=== EXTRACT TO READ ===
________________________________________

Collateral Damage to UK human resources is growing exponentially and heading toward a critical mass of dysaffection and ill health due to the Friendly Fire of weak management and leadership where omission to act accounts for increasing injustice bourne out of a stressed out tick-box driven 'problem averse approach' denial of opportunities for meaningful relationships...........
Human resourse interaction has been minimised leaving relationships to be measured by a solely object driven tick box outcome culture relegating contact to CRM software oddly reserved for external customers only.
Performance is driven by fostering inclusion or a sense of approval and conversely "approval deprivation" results in "performance anxiety" and declining productivity as individual withdraws into their isolated shell before having a complete breakdown in communications missing targets and being left in no doubt that management is pickin on them whas-eveeer...
A self-fulfilling prophesy in terms of performance, productivity and "relationship risk management".
Exactly! And when Employers get away with what they did to me because they can afford expensive lawyers to twist facts and convince witnesses to "deviate from the truth", perhaps more people will realise that disability discrimination is alive and kicking and needs to be dealt with in a fair and equal arena before we end up with a work force based on unlawful bias.
And before somebody writes in and says well i am bitter and twisted and therefore my views tainted, ask yourself how you would feel had you had your job taken away from you just because you had become disabled, despite the fact that you were perfectly willing, capable, passed fit to carry out an administrative role with some reasonable adjustments! The DDA is supposed to protect people like me however companies that really want to play the game know how to get round it. Thats the reality and no amount of advice from here can change that unless the industry as a whole gets genuinely ethical towards disabled people.
Ruth, I agree with you. Unless your voice and that of other disabled people in (or excluded from) the workplace is heard, then nothing will change. Disabled people need others to stand up for them and challenge existing systems which exclude them rather than try to shut them up. It is not just about 'compliance' either but about making people feel welcome, included and valued.
My experience shows that disability discrimination (which is illegal and which is happening in the workplace according to both the story that was originally commented on and my own experience) is combated effectively in a number of ways, one of which is the sharing of personal stories about discrimination and how other firms and other individuals have made adjustments in their practices. As disabled people who are in work, making a contribution to society through taxes if nothing else, our voices are rarely heard above the Daily Mail din about scroungers and the Right to Die - neither positive nor of any practical use to an employer wanting to make reasonable adjustments for the disabled people in their employment. The question I posed in my original post - have you ever had an employee who has epilepsy and if so how would you deal with that person if they had a seizure in the workplace (during the emergency evacuation process) is a valid one in the context of Workplace Law, is it not? Especially as the government, in an attempt to reduce the benefit bill, has picked on the easiest targets and is forcing people with epilepsy into the work place, and so Health and Safety executives are going to be in a situation where they have to deal with this scenario, which has hitherto been dealt with by ruling people with epilepsy out of the workplace. Personally, when I got fed up with reading the Daily Mail letters page, I didn't bother writing in to complain, I just threw the paper in the bin.

________________________________________

(Stored items)
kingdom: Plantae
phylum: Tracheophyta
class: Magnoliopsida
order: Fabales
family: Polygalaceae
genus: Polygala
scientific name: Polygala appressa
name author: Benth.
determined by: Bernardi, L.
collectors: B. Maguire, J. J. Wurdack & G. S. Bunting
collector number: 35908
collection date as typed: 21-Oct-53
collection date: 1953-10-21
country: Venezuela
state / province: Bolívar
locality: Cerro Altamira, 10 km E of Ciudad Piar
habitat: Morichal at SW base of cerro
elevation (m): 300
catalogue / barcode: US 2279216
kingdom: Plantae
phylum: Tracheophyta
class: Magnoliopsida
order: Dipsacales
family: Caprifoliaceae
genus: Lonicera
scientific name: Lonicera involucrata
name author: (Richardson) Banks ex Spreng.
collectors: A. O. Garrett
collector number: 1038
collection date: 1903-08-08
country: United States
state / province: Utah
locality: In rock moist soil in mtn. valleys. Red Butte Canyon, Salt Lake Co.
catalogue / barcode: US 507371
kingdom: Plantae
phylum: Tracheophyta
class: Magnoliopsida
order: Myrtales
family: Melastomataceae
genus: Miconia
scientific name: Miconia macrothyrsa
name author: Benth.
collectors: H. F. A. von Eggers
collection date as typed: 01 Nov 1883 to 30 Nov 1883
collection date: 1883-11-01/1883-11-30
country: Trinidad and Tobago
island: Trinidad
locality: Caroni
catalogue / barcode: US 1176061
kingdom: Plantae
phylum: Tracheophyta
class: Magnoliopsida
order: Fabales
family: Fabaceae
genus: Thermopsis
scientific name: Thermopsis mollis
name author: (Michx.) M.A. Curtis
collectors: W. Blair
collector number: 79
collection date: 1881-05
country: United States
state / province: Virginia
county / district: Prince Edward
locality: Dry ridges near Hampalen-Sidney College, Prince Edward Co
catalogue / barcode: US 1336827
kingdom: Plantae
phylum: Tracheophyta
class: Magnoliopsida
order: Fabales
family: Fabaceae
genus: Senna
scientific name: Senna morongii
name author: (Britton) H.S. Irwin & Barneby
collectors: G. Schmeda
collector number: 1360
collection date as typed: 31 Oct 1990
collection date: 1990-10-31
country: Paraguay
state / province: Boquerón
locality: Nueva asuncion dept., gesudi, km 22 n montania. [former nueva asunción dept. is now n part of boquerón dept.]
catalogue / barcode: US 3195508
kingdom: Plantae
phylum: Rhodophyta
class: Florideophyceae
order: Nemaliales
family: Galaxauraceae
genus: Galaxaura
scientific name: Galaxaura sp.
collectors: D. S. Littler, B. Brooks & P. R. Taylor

________________________________________

=== PROBLEM 1 ===
In the comments on workplace disability discrimination, what did the last writer do after getting fed up with the Daily Mail letters page?
=== PROBLEM 2 ===
Transcribe the comments on workplace disability discrimination, starting at the words "Performance is driven" and stopping after "on unlawful bias.".
=== PROBLEM 3 ===
Go on with the comments on workplace disability discrimination from the point where they stop.

=== ANSWER BOX 1 ===
Threw the paper in the bin instead of writing in to complain.

=== ANSWER BOX 2 ===
Performance is driven by fostering inclusion or a sense of approval and conversely "approval deprivation" results in "performance anxiety" and declining productivity as individual withdraws into their isolated shell before having a complete breakdown in communications missing targets and being left in no doubt that management is pickin on them whas-eveeer...
A self-fulfilling prophesy in terms of performance, productivity and "relationship risk management".
Exactly! And when Employers get away with what they did to me because they can afford expensive lawyers to twist facts and convince witnesses to "deviate from the truth", perhaps more people will realise that disability discrimination is alive and kicking and needs to be dealt with in a fair and equal arena before we end up with a work force based on unlawful bias.

=== ANSWER BOX 3 ===
Reading the commentary to any Workplace Law story these days is getting more like reading a Daily Mail letters page. Is it too much to ask that we, as professionals, respond to all stories only with comments that help our colleagues with their legal obligations and those of their employers, and provide practical advice that helps towards compliance....Please?
Catch 22 - the system has become judgemental, well it's always been, and as the new 'yougov tabloid headline driven reactive tick-box outcome' method of governance has grown so has the stress for short staffed sort of anti-social behaviours of the front line workers who resent no longer have any quality contact time with their clients as more and more of their jobs are outsourced.
The same applies across the board from YOT to Probation and Job Centre where the efficient designation of a pigeon hole and processing has become the king of outcomes regardless of "impact" on the pigeon holed who are just required to be compliant or else.
Little wonder the pigeon holed are becoming beligerant, resentfull and non-compliant to the point of being anti-social rather than pro-social where over time we may be reaching a critical mass of disaffection and public unrest.......
Perhaps that's the plan to ease the transition toward an "Hourglass" economy by 2017 when the havenots will be clearly defined by comparison with the haves in terms of education and functionality.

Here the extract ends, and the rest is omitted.